Prompt: In the records that follow, find each line with the word "nodejs" and copy it.

[Extracted data entries]
-*-*-

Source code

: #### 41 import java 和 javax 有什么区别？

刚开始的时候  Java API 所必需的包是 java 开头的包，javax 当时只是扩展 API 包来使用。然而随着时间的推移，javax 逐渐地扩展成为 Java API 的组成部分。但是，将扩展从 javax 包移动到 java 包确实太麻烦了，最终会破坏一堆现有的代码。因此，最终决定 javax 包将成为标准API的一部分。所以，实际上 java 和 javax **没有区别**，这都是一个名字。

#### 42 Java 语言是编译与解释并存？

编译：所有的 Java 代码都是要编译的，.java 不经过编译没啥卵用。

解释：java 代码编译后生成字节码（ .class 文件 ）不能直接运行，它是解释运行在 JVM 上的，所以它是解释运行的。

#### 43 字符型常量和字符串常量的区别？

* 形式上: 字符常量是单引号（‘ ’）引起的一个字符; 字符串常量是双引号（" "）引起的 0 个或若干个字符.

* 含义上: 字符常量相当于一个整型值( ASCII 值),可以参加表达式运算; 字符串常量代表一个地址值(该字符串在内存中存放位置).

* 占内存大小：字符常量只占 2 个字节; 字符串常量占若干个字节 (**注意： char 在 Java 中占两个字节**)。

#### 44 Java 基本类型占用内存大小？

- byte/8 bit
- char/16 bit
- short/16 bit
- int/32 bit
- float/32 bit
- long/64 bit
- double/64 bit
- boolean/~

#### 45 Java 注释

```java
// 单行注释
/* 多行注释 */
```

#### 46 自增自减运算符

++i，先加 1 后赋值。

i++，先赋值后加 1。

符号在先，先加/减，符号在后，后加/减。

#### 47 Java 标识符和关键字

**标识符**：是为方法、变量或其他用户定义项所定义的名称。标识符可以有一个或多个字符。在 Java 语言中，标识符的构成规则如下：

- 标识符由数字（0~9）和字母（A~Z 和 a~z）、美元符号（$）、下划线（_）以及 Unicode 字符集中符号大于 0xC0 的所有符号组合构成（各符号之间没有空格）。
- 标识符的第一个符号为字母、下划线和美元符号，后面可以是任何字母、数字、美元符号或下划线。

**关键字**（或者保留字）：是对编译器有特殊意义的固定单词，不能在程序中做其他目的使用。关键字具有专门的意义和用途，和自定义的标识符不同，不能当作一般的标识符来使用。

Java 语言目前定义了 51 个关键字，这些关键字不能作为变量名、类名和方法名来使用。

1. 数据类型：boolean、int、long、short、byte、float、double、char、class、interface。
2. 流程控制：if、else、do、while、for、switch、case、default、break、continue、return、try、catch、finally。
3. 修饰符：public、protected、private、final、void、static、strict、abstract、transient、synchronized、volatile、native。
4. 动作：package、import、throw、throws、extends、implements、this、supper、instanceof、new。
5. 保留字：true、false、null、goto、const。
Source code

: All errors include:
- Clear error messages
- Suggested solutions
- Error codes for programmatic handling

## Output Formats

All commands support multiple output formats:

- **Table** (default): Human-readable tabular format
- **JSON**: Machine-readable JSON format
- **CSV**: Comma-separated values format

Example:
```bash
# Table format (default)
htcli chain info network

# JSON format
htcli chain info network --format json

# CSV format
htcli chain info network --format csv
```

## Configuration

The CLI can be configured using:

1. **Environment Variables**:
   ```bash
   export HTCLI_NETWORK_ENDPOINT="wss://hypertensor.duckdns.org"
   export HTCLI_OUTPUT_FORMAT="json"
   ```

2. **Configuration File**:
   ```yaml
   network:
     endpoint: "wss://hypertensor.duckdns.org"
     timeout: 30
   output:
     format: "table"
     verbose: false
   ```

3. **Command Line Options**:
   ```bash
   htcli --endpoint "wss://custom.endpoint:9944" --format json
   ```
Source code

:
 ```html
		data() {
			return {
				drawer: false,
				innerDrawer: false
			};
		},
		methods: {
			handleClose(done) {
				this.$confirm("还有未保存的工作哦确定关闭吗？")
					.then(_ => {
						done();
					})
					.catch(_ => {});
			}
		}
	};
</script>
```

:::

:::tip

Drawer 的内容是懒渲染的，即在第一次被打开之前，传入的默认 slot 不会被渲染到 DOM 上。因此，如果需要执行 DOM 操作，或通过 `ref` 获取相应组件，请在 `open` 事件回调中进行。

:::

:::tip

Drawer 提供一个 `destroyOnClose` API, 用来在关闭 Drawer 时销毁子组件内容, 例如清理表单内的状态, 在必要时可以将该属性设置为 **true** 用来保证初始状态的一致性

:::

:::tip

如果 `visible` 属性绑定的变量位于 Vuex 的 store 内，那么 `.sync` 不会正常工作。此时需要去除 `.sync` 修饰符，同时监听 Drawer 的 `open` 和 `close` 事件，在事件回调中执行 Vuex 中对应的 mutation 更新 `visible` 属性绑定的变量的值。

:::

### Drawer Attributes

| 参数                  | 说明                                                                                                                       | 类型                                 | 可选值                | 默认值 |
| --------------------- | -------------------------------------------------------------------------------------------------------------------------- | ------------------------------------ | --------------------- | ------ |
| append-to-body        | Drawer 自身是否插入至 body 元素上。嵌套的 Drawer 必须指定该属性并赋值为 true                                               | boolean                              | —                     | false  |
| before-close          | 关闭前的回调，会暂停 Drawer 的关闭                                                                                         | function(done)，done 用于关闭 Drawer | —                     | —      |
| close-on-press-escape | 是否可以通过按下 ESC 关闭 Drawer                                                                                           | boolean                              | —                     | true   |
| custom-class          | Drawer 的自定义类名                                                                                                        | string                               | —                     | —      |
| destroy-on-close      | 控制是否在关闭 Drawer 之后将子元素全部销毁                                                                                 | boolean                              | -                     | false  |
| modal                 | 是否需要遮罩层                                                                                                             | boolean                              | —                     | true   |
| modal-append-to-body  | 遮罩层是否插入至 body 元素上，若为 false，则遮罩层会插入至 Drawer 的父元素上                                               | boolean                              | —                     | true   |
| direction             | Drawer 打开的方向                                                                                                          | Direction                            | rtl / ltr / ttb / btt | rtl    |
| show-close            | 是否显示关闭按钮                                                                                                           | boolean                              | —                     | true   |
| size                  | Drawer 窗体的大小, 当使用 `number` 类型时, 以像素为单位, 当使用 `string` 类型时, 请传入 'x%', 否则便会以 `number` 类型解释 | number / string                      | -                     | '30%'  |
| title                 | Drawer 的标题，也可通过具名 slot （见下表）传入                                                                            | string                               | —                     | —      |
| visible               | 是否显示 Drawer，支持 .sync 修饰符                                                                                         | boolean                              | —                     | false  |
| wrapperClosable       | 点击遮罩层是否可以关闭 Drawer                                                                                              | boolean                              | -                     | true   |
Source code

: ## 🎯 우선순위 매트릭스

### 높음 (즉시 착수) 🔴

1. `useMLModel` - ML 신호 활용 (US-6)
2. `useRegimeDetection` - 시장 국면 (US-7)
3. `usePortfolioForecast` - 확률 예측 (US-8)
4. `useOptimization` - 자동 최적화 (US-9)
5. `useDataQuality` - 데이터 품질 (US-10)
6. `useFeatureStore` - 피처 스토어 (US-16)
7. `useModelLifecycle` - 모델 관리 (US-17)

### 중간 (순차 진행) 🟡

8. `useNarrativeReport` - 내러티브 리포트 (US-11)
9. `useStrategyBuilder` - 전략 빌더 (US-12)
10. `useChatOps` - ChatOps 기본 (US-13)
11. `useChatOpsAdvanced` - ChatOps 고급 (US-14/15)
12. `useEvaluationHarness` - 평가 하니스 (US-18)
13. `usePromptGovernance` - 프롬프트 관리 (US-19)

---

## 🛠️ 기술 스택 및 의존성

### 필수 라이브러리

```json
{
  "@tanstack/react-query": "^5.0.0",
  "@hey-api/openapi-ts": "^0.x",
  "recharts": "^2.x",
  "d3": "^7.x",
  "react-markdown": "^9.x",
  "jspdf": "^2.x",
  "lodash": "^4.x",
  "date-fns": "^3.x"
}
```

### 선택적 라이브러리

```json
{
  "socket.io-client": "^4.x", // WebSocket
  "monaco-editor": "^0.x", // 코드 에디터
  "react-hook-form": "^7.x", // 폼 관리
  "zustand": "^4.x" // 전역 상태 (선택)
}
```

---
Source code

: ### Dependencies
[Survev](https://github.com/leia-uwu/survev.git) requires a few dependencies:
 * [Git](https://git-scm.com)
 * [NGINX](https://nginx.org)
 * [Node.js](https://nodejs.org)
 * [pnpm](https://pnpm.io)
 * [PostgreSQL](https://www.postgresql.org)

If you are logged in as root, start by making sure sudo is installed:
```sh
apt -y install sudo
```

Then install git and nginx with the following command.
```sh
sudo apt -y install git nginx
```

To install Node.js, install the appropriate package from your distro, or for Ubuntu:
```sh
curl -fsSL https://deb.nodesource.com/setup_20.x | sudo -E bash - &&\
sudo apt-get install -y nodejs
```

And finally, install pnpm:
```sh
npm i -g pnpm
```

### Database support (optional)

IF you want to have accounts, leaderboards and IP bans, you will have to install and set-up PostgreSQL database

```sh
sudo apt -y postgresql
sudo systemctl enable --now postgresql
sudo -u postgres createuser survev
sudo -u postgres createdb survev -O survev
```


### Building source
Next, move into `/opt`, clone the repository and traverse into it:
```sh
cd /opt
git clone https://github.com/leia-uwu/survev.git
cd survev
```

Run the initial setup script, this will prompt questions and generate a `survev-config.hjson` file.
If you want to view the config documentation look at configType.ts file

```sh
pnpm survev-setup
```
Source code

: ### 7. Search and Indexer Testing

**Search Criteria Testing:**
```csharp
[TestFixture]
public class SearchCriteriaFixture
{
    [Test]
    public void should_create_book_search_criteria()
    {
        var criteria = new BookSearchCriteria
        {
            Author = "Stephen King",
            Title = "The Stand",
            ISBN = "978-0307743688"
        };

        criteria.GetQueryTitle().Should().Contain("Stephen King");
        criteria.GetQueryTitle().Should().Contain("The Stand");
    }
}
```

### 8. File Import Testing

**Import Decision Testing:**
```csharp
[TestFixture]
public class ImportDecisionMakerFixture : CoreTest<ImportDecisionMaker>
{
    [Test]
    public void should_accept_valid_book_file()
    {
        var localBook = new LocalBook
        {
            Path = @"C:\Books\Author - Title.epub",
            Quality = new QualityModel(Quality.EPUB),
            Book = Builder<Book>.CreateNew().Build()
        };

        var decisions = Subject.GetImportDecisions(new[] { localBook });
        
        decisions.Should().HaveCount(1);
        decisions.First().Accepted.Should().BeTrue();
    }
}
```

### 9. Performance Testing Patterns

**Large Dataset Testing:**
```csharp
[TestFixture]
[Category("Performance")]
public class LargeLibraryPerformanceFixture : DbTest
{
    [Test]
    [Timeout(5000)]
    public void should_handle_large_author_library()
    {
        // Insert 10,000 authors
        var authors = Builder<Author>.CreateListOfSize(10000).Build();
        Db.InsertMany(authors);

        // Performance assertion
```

-*-*-

Response to the exercise:
 * [Node.js](https://nodejs.org)
sudo apt-get install -y nodejs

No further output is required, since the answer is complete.